### Request
Reproduce only the stretch of entries below that begins at the first line and ends at the line holding "highlight of this week".

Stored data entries
=== Section Start ===
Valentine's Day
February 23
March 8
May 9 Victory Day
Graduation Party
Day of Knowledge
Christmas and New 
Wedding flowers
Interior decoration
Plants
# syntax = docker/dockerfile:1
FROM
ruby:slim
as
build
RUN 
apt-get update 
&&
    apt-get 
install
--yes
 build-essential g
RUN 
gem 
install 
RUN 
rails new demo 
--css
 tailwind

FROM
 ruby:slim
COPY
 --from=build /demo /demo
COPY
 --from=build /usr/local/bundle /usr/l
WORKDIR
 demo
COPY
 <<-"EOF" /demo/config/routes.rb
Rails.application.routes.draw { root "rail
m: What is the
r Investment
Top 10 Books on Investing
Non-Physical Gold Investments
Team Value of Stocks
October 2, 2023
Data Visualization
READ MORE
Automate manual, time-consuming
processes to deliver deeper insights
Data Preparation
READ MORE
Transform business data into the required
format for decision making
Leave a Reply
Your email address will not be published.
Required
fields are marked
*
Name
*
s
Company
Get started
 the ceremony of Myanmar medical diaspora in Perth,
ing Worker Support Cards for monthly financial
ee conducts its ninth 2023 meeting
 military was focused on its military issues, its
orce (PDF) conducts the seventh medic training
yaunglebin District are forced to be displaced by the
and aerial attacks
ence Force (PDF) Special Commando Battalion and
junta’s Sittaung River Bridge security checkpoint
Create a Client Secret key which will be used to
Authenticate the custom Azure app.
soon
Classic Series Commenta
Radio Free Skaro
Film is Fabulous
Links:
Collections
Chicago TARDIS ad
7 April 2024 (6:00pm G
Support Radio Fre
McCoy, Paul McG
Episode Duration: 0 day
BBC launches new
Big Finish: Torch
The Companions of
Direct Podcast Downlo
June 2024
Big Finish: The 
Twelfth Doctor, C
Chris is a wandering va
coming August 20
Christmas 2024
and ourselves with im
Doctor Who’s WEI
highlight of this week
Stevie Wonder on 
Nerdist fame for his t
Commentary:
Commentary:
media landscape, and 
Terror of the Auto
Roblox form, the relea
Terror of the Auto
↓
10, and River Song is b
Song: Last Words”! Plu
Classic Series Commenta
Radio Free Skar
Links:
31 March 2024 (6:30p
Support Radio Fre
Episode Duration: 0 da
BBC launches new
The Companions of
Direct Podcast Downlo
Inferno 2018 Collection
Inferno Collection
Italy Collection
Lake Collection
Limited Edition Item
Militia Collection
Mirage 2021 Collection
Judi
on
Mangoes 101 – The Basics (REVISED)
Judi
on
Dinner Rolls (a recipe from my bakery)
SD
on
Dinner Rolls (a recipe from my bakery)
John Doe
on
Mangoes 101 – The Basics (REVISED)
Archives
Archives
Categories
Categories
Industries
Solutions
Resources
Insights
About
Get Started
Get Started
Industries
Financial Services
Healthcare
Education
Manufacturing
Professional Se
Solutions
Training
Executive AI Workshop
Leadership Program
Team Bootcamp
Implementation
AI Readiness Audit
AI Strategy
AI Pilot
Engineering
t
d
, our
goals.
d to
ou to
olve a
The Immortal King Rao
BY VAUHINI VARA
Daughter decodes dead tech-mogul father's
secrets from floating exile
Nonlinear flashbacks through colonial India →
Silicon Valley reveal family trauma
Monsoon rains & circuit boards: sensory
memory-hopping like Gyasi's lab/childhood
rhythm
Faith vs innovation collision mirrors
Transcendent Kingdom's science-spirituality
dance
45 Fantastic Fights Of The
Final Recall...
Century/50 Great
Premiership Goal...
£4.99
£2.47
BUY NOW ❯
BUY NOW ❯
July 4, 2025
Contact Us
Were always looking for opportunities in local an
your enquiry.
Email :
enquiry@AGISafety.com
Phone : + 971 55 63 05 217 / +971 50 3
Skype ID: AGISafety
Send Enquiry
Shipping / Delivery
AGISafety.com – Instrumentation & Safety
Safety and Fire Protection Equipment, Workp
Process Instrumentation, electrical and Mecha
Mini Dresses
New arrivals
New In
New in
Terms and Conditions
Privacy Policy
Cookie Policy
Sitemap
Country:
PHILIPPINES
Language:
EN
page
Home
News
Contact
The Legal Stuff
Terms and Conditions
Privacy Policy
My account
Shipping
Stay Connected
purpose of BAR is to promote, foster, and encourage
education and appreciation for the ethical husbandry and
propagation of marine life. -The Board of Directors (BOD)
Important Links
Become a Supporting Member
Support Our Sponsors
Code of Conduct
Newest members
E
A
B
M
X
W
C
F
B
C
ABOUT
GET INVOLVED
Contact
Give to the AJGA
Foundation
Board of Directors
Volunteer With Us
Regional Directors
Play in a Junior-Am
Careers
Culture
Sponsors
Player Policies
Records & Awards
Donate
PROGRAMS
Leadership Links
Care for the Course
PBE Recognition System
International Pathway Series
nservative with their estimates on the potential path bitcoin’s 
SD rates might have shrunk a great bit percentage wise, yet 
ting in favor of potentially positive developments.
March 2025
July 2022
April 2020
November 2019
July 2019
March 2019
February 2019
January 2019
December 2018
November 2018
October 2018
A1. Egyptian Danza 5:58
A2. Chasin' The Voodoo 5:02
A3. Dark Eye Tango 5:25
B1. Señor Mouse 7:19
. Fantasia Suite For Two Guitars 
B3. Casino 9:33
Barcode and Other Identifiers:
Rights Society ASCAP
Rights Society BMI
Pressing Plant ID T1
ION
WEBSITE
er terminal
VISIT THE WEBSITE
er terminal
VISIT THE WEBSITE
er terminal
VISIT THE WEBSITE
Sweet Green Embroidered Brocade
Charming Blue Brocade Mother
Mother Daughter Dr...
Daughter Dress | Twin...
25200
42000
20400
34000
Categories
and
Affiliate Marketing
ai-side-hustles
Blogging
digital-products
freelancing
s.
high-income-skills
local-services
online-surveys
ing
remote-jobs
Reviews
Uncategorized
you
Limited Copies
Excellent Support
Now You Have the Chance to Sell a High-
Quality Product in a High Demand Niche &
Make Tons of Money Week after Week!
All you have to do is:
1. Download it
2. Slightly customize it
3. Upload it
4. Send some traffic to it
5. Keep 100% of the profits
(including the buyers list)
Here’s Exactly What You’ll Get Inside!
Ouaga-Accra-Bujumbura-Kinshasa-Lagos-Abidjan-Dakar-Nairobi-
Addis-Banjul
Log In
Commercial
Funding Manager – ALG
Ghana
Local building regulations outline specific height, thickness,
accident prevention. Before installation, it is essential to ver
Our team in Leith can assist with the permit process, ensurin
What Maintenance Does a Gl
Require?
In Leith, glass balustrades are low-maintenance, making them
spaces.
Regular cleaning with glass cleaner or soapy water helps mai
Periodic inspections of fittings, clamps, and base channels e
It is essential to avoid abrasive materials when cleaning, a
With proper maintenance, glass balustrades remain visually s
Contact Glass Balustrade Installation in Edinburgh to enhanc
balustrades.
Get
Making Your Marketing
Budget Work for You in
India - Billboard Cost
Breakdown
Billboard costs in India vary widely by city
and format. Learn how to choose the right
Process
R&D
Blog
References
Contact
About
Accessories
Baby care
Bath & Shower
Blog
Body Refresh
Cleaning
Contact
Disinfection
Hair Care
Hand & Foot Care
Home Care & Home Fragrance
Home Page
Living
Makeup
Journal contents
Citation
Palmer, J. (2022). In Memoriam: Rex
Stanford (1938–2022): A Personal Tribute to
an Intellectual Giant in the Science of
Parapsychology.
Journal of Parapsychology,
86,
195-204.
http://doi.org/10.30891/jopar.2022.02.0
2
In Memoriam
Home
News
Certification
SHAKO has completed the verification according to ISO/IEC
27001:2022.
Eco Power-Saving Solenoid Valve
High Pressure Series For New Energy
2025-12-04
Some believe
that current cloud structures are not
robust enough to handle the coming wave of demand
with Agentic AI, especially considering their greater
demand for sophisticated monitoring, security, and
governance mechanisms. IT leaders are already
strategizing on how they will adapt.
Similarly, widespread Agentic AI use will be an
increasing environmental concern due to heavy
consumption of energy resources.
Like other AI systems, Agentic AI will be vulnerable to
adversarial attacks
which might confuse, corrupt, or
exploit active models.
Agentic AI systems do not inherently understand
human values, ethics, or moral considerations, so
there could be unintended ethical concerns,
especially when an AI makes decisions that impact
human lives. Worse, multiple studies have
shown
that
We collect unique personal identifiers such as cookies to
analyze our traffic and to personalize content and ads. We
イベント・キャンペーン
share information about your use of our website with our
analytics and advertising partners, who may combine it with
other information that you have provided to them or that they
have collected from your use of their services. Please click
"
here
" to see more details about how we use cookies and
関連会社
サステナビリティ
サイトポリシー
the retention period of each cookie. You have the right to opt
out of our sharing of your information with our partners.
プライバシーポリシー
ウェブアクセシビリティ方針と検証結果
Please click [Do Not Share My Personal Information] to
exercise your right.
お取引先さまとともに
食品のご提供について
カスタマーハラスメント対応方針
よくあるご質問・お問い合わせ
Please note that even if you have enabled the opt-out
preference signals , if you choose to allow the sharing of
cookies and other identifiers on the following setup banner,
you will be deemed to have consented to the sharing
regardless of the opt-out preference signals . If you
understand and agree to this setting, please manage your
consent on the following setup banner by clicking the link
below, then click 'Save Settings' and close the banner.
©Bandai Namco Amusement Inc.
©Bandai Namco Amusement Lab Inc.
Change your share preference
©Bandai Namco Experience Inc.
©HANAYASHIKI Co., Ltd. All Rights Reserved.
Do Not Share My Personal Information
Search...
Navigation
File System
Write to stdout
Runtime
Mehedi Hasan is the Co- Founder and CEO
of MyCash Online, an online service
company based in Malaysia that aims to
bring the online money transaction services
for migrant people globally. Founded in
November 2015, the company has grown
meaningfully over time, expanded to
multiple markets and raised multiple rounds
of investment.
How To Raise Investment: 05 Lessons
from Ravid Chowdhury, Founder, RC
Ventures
=== Section End ===
### Finished task
Valentine's Day
February 23
March 8
May 9 Victory Day
Graduation Party
Day of Knowledge
Christmas and New 
Wedding flowers
Interior decoration
Plants
# syntax = docker/dockerfile:1
FROM
ruby:slim
as
build
RUN 
apt-get update 
&&
    apt-get 
install
--yes
 build-essential g
RUN 
gem 
install 
RUN 
rails new demo 
--css
 tailwind

FROM
 ruby:slim
COPY
 --from=build /demo /demo
COPY
 --from=build /usr/local/bundle /usr/l
WORKDIR
 demo
COPY
 <<-"EOF" /demo/config/routes.rb
Rails.application.routes.draw { root "rail
m: What is the
r Investment
Top 10 Books on Investing
Non-Physical Gold Investments
Team Value of Stocks
October 2, 2023
Data Visualization
READ MORE
Automate manual, time-consuming
processes to deliver deeper insights
Data Preparation
READ MORE
Transform business data into the required
format for decision making
Leave a Reply
Your email address will not be published.
Required
fields are marked
*
Name
*
s
Company
Get started
 the ceremony of Myanmar medical diaspora in Perth,
ing Worker Support Cards for monthly financial
ee conducts its ninth 2023 meeting
 military was focused on its military issues, its
orce (PDF) conducts the seventh medic training
yaunglebin District are forced to be displaced by the
and aerial attacks
ence Force (PDF) Special Commando Battalion and
junta’s Sittaung River Bridge security checkpoint
Create a Client Secret key which will be used to
Authenticate the custom Azure app.
soon
Classic Series Commenta
Radio Free Skaro
Film is Fabulous
Links:
Collections
Chicago TARDIS ad
7 April 2024 (6:00pm G
Support Radio Fre
McCoy, Paul McG
Episode Duration: 0 day
BBC launches new
Big Finish: Torch
The Companions of
Direct Podcast Downlo
June 2024
Big Finish: The 
Twelfth Doctor, C
Chris is a wandering va
coming August 20
Christmas 2024
and ourselves with im
Doctor Who’s WEI
highlight of this week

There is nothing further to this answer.